I have tried all that very weird, I wish I could root it but. 621 seems hard to get root. Thank you Goose you are very helpful in all the forums!

Sent from my DROIDX using RootzWiki


----------



## SlothlyDX (Oct 24, 2011)

SC trailbuilder said:


> I have tried all that very weird, I wish I could root it but. 621 seems hard to get root. Thank you Goose you are very helpful in all the forums!
> 
> Sent from my DROIDX using RootzWiki


Have you tried adjusting settings to see if the issue is specific? It may be an auto focus or mega pixel issue? Don't know why it would do that on stock but always good to play around and see what you can find.

Sent from my DROIDX using Tapatalk 2


----------



## SC trailbuilder (Jul 13, 2011)

SlothlyDX said:


> Have you tried adjusting settings to see if the issue is specific? It may be an auto focus or mega pixel issue? Don't know why it would do that on stock but always good to play around and see what you can find.
> 
> Sent from my DROIDX using Tapatalk 2


give it a try! Thank you!

Sent from my DROIDX using RootzWiki


----------



## SC trailbuilder (Jul 13, 2011)

SC trailbuilder said:


> give it a try! Thank you!
> 
> Sent from my DROIDX using RootzWiki


No luck, is there a good app to replace the camera /camcorder?

Sent from my DROIDX using RootzWiki


----------



## skreelink (Oct 7, 2011)

SC trailbuilder said:


> I have tried all that very weird, I wish I could root it but. 621 seems hard to get root. Thank you Goose you are very helpful in all the forums!
> 
> Sent from my DROIDX using RootzWiki


http://rootzwiki.com/topic/24976-guide-stock-unrooted-621-or-bricked-to-full-rooted-621-with-proper-kernel/

Here is my full guide. With the advancements made, it's actually rather easy to root 621 now! It just takes a few technobabble moments.
But the gist is > Linux SBF to Milestone 604 > Run Zergrush to root > Bootstrap recovery > Update CWM > flash rooted 621 system + kernel zip > Enjoy all the pleasures of root.

I haven't really ran 621 so I don't know about the camera problems, but 2nd-init roms don't have the issue. Make a nandroid of 621 and try a rom or two. 
Also, you can try fixing permissions once rooted, maybe something is wrong and the 'user' doesn't have the correct permissions to access camera functions.


----------



## SC trailbuilder (Jul 13, 2011)

skreelink said:


> http://rootzwiki.com/topic/24976-guide-stock-unrooted-621-or-bricked-to-full-rooted-621-with-proper-kernel/
> 
> Here is my full guide.
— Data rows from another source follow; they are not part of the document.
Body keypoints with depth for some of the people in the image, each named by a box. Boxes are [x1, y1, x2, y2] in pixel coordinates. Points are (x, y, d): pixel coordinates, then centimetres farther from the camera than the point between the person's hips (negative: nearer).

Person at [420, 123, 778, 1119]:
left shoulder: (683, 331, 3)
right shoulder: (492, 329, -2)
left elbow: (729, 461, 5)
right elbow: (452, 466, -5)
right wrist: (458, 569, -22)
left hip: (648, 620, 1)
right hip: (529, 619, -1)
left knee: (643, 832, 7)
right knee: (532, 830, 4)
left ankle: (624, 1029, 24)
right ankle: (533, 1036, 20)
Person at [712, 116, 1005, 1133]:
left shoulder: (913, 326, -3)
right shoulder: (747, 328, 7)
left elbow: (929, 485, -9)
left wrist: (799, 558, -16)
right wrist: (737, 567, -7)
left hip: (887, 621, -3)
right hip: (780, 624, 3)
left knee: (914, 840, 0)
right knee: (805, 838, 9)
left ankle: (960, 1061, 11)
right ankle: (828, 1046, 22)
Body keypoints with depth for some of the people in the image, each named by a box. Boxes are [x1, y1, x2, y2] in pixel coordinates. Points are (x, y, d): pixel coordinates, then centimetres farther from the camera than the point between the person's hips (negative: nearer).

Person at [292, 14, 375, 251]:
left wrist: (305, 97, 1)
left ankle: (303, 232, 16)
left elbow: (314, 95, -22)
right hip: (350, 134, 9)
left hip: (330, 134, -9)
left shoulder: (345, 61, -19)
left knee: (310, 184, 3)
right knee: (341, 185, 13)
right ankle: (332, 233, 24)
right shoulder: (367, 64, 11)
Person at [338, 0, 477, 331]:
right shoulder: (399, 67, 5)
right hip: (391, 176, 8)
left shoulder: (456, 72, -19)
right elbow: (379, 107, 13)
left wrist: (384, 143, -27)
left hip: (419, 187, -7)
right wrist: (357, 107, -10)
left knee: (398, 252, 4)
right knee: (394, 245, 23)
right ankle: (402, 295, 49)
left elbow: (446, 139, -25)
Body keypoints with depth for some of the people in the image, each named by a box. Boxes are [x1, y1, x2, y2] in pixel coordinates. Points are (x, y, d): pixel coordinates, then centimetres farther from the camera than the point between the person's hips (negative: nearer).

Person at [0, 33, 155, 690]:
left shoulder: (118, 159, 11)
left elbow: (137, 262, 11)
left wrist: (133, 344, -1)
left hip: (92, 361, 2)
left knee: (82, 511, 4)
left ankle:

With the advancements made, it's actually rather easy to root 621 now! It just takes a few technobabble moments.
> But the gist is > Linux SBF to Milestone 604 > Run Zergrush to root > Bootstrap recovery > Update CWM > flash rooted 621 system + kernel zip > Enjoy all the pleasures of root.
> ...


Thank you! Will look into it.

Sent from my DROIDX using RootzWiki


----------